● **Working data**
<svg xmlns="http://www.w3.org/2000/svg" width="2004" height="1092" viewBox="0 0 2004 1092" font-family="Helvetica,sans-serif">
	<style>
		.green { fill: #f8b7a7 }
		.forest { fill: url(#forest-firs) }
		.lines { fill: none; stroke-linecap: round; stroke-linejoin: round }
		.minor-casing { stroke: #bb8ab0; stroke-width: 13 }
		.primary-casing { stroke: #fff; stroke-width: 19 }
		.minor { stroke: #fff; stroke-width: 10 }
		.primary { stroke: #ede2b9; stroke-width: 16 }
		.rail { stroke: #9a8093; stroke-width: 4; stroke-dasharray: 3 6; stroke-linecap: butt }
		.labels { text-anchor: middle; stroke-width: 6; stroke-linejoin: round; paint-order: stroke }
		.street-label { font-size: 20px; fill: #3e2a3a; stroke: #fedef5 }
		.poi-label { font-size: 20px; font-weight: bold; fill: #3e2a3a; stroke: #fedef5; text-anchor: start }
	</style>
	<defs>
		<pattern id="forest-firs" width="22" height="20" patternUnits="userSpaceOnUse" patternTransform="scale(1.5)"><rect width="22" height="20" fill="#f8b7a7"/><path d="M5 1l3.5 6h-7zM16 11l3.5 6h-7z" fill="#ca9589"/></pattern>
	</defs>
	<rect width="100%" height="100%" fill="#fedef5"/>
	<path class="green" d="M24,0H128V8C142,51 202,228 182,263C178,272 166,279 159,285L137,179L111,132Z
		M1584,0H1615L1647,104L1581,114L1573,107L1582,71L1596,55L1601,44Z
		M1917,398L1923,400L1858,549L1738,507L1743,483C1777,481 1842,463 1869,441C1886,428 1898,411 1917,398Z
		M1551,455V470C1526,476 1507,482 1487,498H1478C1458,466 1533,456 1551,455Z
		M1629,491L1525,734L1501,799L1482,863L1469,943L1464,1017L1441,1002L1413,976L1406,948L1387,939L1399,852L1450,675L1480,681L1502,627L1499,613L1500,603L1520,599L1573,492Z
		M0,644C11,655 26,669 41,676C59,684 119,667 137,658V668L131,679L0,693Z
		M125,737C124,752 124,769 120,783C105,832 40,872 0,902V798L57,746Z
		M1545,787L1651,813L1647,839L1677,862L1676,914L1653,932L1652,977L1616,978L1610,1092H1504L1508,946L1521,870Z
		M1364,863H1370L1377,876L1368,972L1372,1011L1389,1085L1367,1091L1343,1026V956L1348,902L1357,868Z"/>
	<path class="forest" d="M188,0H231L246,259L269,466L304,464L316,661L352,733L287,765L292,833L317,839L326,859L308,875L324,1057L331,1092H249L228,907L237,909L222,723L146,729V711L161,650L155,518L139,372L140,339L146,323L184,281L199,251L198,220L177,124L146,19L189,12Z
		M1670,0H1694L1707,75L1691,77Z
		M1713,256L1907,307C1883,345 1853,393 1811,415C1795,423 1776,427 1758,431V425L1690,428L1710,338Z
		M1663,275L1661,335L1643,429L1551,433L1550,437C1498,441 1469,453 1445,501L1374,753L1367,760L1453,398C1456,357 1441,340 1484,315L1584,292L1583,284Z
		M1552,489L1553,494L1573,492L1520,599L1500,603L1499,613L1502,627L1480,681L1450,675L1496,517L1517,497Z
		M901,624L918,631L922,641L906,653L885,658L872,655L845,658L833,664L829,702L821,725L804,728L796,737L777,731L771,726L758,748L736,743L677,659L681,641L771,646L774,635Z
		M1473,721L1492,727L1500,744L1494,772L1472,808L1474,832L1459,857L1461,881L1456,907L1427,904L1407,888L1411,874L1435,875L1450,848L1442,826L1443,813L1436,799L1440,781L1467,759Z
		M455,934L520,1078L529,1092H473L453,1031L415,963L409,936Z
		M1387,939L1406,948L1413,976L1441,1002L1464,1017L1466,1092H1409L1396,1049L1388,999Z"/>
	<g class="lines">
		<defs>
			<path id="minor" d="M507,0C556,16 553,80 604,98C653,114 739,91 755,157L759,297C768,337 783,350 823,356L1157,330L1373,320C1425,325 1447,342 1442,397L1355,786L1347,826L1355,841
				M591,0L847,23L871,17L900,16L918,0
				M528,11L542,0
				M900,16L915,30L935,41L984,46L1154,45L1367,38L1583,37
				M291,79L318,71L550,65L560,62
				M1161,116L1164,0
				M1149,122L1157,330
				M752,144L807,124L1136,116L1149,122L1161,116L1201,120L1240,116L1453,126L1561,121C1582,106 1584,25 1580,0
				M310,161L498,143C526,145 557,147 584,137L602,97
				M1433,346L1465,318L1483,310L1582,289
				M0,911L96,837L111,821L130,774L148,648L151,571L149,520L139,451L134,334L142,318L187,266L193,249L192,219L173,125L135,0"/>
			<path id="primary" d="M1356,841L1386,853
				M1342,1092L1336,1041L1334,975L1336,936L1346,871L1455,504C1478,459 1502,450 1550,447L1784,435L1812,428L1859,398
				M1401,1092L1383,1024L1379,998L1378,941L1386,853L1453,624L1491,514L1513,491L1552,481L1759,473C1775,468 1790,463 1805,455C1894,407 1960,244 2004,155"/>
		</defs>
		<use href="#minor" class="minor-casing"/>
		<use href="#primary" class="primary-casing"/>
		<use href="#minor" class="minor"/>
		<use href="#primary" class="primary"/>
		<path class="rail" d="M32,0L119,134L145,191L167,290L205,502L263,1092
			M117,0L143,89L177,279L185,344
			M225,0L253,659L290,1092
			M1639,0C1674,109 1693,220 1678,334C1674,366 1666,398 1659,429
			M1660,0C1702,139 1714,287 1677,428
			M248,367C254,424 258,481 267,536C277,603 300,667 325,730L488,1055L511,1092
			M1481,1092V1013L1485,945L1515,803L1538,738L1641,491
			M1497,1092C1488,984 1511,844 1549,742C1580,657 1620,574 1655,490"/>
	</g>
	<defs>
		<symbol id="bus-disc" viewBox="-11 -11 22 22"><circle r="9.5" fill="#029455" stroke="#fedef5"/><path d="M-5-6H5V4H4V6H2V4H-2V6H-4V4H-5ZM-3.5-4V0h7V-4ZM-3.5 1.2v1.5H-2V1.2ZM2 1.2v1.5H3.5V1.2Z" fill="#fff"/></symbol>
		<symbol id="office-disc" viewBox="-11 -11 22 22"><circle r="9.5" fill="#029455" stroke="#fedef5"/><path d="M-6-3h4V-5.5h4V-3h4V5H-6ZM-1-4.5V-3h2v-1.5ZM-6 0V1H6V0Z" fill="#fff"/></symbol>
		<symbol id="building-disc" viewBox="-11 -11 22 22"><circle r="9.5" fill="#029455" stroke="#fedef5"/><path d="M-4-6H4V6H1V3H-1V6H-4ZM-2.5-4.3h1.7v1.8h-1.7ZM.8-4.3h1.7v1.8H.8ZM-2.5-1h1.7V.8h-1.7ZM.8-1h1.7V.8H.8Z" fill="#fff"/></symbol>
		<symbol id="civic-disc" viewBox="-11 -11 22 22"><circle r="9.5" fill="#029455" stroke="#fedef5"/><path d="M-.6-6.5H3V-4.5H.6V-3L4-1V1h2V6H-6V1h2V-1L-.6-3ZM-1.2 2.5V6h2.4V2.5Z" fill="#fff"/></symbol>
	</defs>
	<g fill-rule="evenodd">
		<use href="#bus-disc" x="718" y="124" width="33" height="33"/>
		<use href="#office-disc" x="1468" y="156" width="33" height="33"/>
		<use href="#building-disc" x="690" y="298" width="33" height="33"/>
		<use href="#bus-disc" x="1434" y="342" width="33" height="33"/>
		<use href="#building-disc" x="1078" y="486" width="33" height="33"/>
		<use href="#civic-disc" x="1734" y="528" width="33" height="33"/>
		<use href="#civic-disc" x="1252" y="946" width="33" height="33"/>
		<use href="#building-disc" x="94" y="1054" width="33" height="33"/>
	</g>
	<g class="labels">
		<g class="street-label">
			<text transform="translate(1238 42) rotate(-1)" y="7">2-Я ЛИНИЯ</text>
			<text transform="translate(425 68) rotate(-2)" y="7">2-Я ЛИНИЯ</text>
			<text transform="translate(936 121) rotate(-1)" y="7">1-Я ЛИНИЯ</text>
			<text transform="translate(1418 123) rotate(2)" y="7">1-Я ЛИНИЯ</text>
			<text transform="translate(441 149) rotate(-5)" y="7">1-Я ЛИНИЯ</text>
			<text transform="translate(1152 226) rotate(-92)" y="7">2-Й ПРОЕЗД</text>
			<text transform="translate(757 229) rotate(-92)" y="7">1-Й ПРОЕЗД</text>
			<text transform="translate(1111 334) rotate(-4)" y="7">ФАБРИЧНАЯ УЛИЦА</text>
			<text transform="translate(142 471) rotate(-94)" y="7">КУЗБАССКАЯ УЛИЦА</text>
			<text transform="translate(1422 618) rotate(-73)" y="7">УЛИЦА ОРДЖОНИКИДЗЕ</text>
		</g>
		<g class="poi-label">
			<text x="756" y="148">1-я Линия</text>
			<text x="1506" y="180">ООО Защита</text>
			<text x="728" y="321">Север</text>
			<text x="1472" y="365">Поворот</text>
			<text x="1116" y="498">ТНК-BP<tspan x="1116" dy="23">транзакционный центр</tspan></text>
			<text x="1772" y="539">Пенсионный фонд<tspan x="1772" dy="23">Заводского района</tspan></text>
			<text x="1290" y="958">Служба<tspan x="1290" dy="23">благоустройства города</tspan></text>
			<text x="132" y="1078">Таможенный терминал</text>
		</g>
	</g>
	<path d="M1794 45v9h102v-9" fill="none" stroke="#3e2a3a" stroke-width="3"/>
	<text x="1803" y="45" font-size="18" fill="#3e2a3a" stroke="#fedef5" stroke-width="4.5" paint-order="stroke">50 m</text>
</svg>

● **The task**
Scan the listing above for the word "lines" and copy every line that holds it.

● **Response to the task**
		.lines { fill: none; stroke-linecap: round; stroke-linejoin: round }
	<g class="lines">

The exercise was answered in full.